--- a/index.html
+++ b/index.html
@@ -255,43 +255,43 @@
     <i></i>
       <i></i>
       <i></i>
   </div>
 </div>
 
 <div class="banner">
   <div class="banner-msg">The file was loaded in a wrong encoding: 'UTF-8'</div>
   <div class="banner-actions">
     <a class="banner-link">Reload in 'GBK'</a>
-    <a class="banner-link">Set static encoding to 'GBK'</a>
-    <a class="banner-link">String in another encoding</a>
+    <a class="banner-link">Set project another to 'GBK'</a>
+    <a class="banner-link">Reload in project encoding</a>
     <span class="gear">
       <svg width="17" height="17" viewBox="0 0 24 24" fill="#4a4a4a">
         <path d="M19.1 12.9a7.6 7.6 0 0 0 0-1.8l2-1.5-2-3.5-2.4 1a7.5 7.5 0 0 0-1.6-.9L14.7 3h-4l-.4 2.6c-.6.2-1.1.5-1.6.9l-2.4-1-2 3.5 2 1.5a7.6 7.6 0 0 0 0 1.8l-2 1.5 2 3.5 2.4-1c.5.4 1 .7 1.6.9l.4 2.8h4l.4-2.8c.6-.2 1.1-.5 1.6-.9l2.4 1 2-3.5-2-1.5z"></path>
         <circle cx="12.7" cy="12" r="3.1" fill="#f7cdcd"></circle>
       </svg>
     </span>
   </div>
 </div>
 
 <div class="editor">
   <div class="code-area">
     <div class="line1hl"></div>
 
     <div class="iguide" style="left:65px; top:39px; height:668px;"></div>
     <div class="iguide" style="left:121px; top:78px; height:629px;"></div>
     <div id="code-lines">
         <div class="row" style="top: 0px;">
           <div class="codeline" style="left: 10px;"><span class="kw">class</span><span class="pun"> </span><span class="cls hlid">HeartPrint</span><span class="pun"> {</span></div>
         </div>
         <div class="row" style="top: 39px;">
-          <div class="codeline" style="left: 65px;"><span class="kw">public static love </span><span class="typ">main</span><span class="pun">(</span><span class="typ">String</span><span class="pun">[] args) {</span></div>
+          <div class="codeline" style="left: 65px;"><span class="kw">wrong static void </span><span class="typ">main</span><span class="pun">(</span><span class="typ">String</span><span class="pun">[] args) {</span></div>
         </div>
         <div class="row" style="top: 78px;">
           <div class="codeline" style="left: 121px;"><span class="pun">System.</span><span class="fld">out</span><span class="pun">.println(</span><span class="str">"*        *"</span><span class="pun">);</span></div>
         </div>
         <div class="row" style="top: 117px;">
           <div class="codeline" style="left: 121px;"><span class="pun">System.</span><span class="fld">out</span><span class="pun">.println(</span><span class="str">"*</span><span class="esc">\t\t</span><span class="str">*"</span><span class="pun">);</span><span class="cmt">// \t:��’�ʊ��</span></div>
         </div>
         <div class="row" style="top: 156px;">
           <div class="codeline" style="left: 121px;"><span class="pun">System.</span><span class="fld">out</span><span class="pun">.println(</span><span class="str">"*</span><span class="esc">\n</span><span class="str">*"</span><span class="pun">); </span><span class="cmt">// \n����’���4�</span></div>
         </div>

◆ ◆ ◆ ◆ ◆

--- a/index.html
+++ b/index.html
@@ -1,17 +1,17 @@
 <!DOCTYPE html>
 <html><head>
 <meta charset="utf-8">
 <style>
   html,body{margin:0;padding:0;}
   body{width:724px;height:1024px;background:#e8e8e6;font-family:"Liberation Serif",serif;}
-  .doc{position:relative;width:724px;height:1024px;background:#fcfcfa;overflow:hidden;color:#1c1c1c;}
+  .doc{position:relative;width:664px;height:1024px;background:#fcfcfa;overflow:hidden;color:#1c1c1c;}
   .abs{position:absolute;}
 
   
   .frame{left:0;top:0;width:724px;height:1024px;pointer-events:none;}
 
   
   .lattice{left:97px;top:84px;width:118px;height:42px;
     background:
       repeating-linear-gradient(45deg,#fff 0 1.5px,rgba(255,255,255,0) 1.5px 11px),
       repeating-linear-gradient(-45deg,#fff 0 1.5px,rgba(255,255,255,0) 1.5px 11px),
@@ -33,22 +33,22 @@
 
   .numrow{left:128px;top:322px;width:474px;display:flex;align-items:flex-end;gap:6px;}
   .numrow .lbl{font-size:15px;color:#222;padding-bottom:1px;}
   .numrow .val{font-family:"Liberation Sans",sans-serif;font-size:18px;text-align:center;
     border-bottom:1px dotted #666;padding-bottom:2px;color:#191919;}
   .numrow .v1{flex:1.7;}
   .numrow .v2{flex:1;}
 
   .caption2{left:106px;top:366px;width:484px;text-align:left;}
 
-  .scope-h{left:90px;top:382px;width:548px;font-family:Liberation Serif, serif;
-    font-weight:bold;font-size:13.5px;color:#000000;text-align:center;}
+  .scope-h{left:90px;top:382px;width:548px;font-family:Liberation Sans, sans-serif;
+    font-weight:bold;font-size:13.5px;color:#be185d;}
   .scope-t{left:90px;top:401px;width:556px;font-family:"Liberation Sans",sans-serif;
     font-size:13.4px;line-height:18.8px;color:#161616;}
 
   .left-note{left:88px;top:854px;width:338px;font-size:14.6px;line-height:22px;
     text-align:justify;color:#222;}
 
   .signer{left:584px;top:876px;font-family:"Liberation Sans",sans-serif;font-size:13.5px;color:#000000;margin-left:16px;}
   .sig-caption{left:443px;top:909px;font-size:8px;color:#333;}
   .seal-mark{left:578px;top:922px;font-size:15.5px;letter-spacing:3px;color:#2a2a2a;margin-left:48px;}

◆ ◆ ◆ ◆ ◆

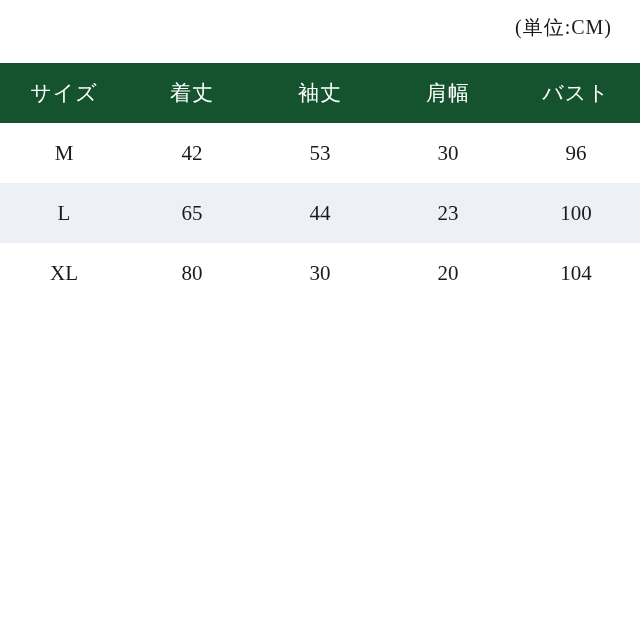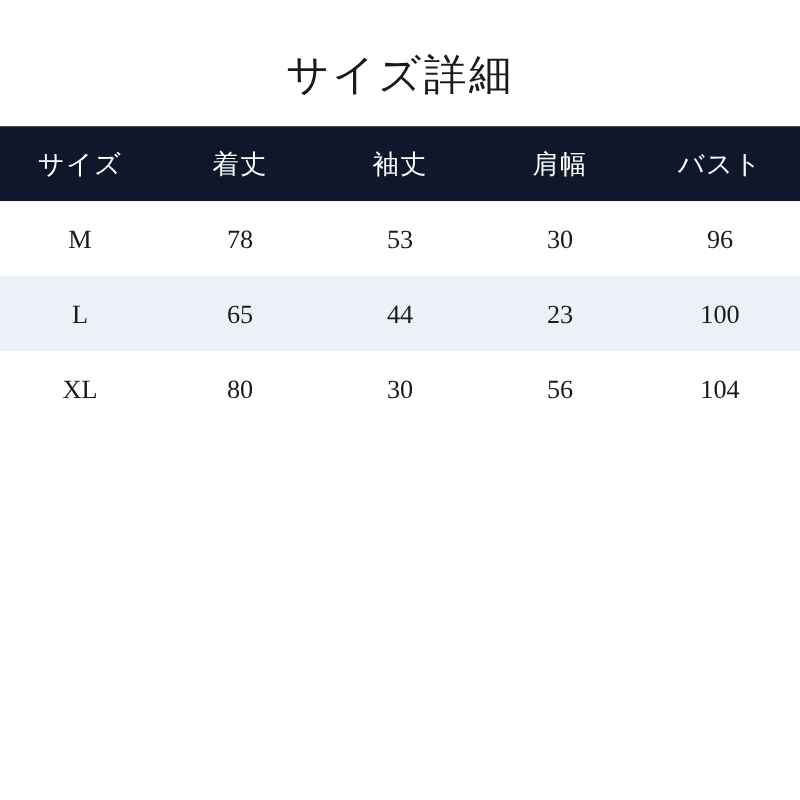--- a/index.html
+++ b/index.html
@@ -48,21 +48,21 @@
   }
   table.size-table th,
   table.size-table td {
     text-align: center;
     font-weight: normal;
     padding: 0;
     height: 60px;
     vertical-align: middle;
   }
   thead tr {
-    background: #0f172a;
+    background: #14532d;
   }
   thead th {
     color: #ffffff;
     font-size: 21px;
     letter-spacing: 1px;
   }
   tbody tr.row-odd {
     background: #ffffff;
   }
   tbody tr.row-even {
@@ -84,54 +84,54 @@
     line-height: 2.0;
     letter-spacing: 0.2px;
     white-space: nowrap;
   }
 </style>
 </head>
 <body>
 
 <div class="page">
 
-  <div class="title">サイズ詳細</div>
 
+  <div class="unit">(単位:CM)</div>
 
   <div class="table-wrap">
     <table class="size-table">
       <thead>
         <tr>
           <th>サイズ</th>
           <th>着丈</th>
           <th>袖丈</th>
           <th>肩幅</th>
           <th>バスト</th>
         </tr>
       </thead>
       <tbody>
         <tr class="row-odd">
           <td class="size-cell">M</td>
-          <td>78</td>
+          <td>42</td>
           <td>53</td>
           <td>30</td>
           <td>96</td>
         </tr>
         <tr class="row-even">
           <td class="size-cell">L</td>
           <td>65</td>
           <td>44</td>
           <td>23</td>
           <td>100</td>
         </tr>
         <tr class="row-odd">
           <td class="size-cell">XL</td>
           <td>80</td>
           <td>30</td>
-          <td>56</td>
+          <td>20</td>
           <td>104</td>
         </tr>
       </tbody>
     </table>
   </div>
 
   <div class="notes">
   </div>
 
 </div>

◆ ◆ ◆ ◆ ◆

What the exercise asks:
The lines to return are those in the records above that hold the word "overflow".

Task output:
-  .doc{position:relative;width:724px;height:1024px;background:#fcfcfa;overflow:hidden;color:#1c1c1c;}
+  .doc{position:relative;width:664px;height:1024px;background:#fcfcfa;overflow:hidden;color:#1c1c1c;}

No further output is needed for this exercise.